For the next few days, we visited college tutorials and classes in schools in Hamar. They all seemed rather regimented and slightly old-fashioned, as if we had suddenly slipped back a couple of decades into the teaching of my own schooldays. We attempted to convey the ideas of 'Teaching through Experience' but they didn't go down too well - perhaps it was the way we explained them - and I heard one teacher say disapprovingly. "It is just playing. Like in kindergarten.' But we persisted and I remember a group of girls embarrassed by being herded into forming a Rugby scrum by John after a question about sport.

Ivar invited John and me to visit his grandparents out in the countryside where se sampled some sort of Norwegian fish speciality and afterwards a delicious dessert of cloud berries and cream. Haakon organised a party for me, but his guests, after drinking more and more soon forgot their English and I found myself ignored. He hadn't, I noticed, invited Bjørn. In fact I didn't see much of Bjørn at all and people I asked about him seemed to dry up when I mentioned his name. It could have been their lack of English of course but somehow I didn't think so,

The Mountain

On the fourth day we were organised to pay a visit to the mountains, Lillehammer, where we would try our hand (or rather feet) at skiing. Alasdair was looking forward to it as he continued to tell us; I wasn't so enthusiastic, my sporting abilities were less than zero.

When we arrived though the sky was blue, the air crystal clear, the houses capped with a thick layer of snow. They took us up to the nursery slopes but from the start, though, I knew that skis and I were not going to get on well. We were taught the basics ie how how turn, how to stop, how to make a 'controlled' ski down hill. Alasdair, to give him his due, got it first time and was taken off to ski with some more proficient Norwegians. Even John and Adrian seemed to find out how to make headway, climb up a slope, ski down it and come to a gentle halt by sort of turning the skis into each other and forcing the inside edges into the snow - well, something like that.

I was absolutely hopeless.

It was probably the most embarrassing time of my life.

There I was, half way up a mountain, balanced precariously on these two strips of wood or something, sliding a few yards then falling backwards (or forwards) surrounded by a posse of giggling girls who, every time I collapsed, burst into peals of laughter and athletically pulled me to my feet until the next time I overbalanced.

"You must position yourself so that the weight is forward, over your feet," said one aiming to be helpful. "Then at least you will not fall backwards onto your bottom."

"Right," I said, balanced myself over my feet, and promptly fell flat on my face.

The girls screamed with helpless merriment and picked me up again. They were good-hearted creatures I suspected - or perhaps I was the only entertainment around. I had always suspected that the Norwegian sense of humour was largely of the 'banana skin' variety.

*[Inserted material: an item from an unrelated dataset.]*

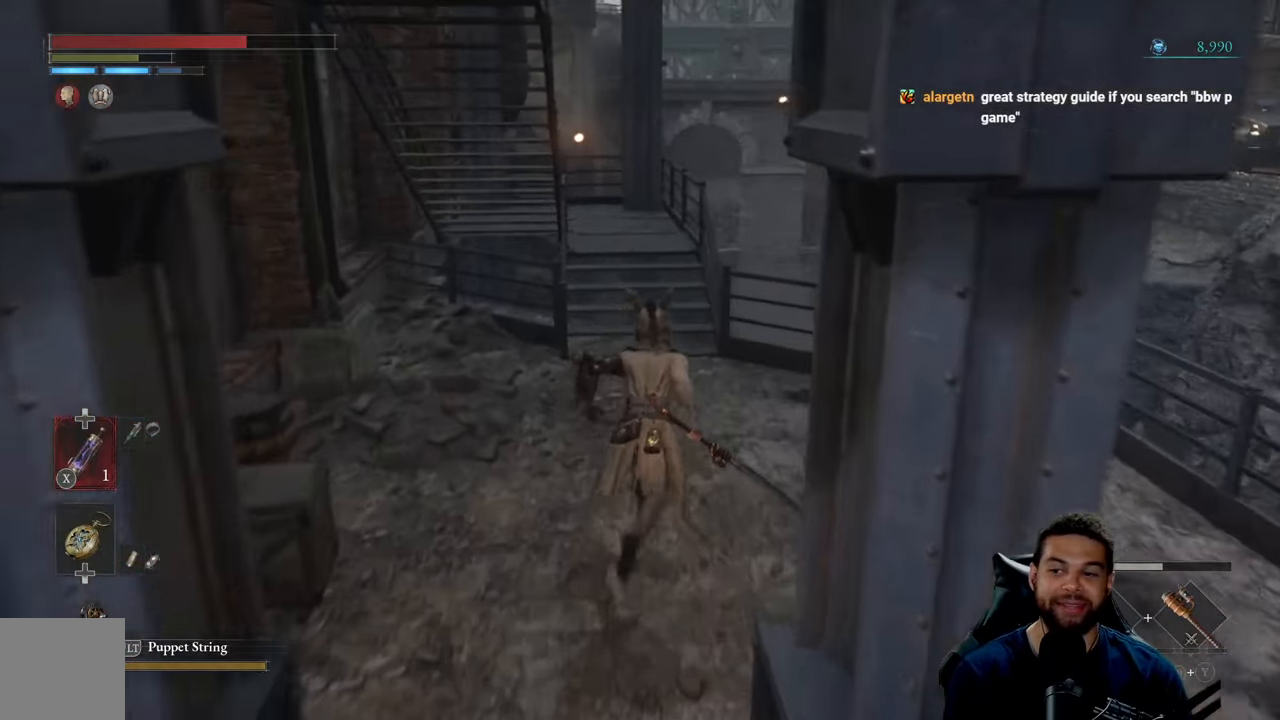
{"buttons": ["B"], "left_stick": "up", "right_stick": "center", "events": []}
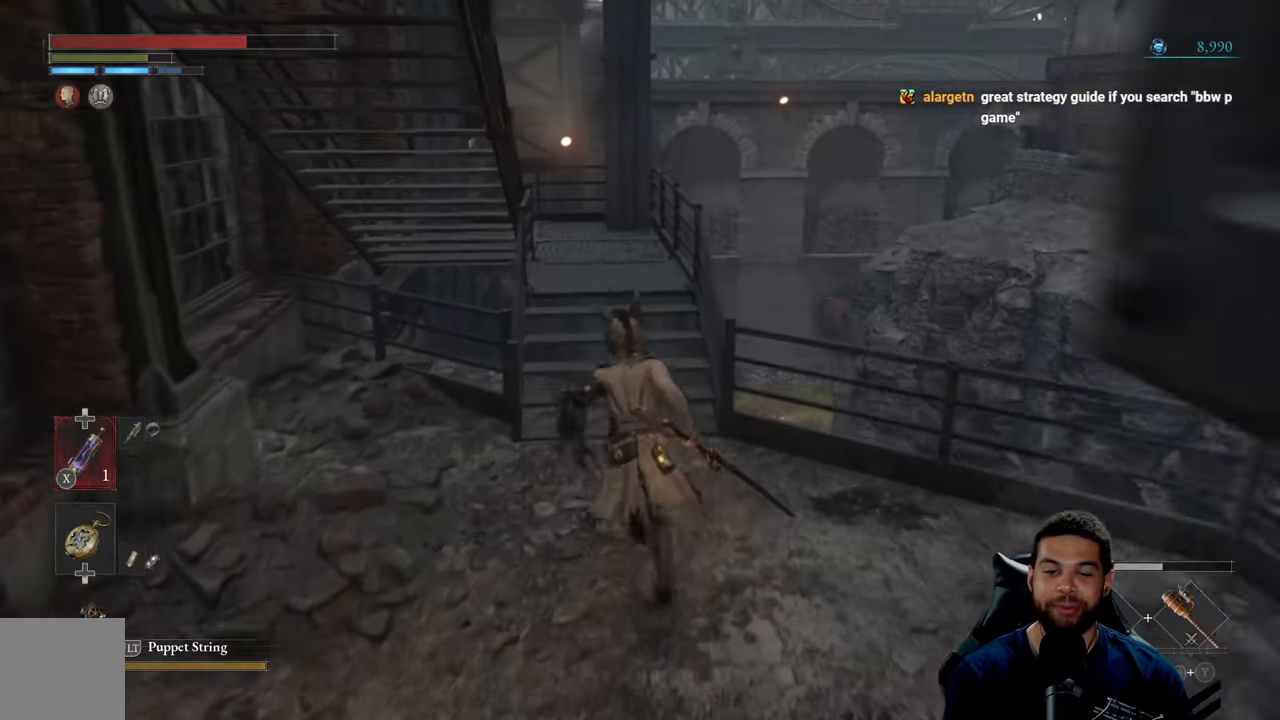
{"buttons": ["B"], "left_stick": "up", "right_stick": "center", "events": [[200, "right_stick", "left"], [350, "right_stick", "center"]]}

Eventually I got a little better and was actually able to ski for short distances just about upright. The correct way of stopping, however, was entirely beyond me and the only way I could stop was by flinging myself backwards and landing on my arse. Even this, though, did not always bring me to a 'sit-still' as I would often carry on for several yards in the sitting position. Bloody skis! Bloody snow!

I suppose finally I would have got down to where we were staying but I got a bit too bigheaded. and pride, as we know, goeth before a fall - not that I hadn't already had enough of those.

Anyway I decided I was confident enough to ski on my own, so, waving off my flotilla of attendant Valkyries, I attempted a glide of my own. All went well until I saw an obstacle, in the shape of another skier climbing up the hill in the orthodox step by step process. Probably I would have missed him by yards but I was unnerved, I tried to alter direction swinging to the right, my ski poles flailing in the air, and I headed straight into a snow drift. Soft landing of course. Unfortunately I must have twisted my knee in the process and my cartilage popped out from under my knee cap. I must admit it had happened before and I knew I had a weakness there but on previous occasions I had been able to push it back. This time it wouldn't go.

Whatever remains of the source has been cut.